Hyderabad: In an important “Make in India” moment, scientists at a Hyderabad lab say they have developed the world’s first vaccine against the Zika Virus. They say, in fact, that they have two.
The World Health Organisation has declared Zika and its suspected link to birth defects a global health emergency. More than 20 countries in Latin America have reported an outbreak and a rare case of the Zika virus being transmitted through sex has been reported in Texas, USA.
As the world searches for a vaccine and other global companies take first steps on research, the Bharat Biotech International Limited in Hyderabad says it has patented the Zika vaccine.
“On Zika, we are probably the first vaccine company in the world to file a vaccine candidate patent about nine months ago,” said Dr. Krishna Ella, Chairman and Managing Director, Bharat Biotech Ltd.
Using a live Zika virus imported officially, the Hyderabad company has now developed two candidate vaccines, but taking them through animal and human trials could be a long haul. Dr Ella said he had sought the government’s support on this and the Indian Council of Medical Research (ICMR)has stepped forward to help.
“We have just been informed about the Zika vaccine candidate that Bharat Biotech has.
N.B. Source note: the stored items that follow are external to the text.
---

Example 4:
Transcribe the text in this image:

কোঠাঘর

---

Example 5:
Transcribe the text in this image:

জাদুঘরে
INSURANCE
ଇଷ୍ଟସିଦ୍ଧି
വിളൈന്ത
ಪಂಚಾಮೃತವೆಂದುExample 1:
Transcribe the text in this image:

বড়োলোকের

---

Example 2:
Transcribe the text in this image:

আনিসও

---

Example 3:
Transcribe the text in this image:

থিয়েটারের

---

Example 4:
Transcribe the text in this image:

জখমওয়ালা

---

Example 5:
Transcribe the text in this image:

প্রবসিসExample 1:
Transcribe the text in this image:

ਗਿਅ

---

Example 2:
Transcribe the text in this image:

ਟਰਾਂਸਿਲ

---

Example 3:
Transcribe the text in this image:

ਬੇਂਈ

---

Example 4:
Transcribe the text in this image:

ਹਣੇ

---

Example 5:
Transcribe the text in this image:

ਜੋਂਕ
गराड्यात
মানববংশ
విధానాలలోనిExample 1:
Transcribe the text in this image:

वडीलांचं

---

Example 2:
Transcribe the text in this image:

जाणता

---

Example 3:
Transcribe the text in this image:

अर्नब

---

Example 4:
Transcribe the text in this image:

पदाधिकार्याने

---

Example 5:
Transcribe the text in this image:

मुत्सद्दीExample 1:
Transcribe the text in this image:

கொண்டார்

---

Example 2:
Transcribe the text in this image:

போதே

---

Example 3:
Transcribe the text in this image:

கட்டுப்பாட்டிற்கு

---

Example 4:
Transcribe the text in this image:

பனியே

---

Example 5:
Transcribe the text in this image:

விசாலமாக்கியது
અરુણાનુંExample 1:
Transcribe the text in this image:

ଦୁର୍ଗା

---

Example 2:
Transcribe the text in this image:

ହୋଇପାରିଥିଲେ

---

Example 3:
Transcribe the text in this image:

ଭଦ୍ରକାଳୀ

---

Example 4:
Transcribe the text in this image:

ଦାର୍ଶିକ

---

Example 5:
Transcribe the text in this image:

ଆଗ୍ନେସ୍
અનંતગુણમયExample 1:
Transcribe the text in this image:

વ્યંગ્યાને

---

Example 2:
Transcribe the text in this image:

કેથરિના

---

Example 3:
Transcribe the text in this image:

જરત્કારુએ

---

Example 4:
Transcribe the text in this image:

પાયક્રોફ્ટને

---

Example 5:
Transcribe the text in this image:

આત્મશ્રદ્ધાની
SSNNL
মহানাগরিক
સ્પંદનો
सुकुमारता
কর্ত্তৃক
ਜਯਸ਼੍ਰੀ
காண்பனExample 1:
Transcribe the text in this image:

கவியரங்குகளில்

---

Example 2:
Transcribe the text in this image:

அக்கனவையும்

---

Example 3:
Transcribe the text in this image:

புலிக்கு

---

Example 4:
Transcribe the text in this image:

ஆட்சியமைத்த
We will examine it from the scientific point of view and see the feasibility of taking it forward. It is a good example of a Make in India product,” said Dr. Soumya Swaminathan, pediatrician and Director General, ICMR.
Dr Ella said in a best case scenario his company can make one million doses of the vaccine in four months. He has sought the direct intervention of Prime Minister Narendra Modi to ensure that the vaccine’s development and delivery is fast-tracked, cutting through the red tape of regulatory clearances, pointing out that the vaccine can help countries such as Brazil, a fellow member of the BRICS (Brazil, Russia, India, China and South Africa) group.
Experts have lauded Bharat Biotech’s foresight in working on a vaccine so far ahead on a neglected disease that has now taken global epidemic proportions.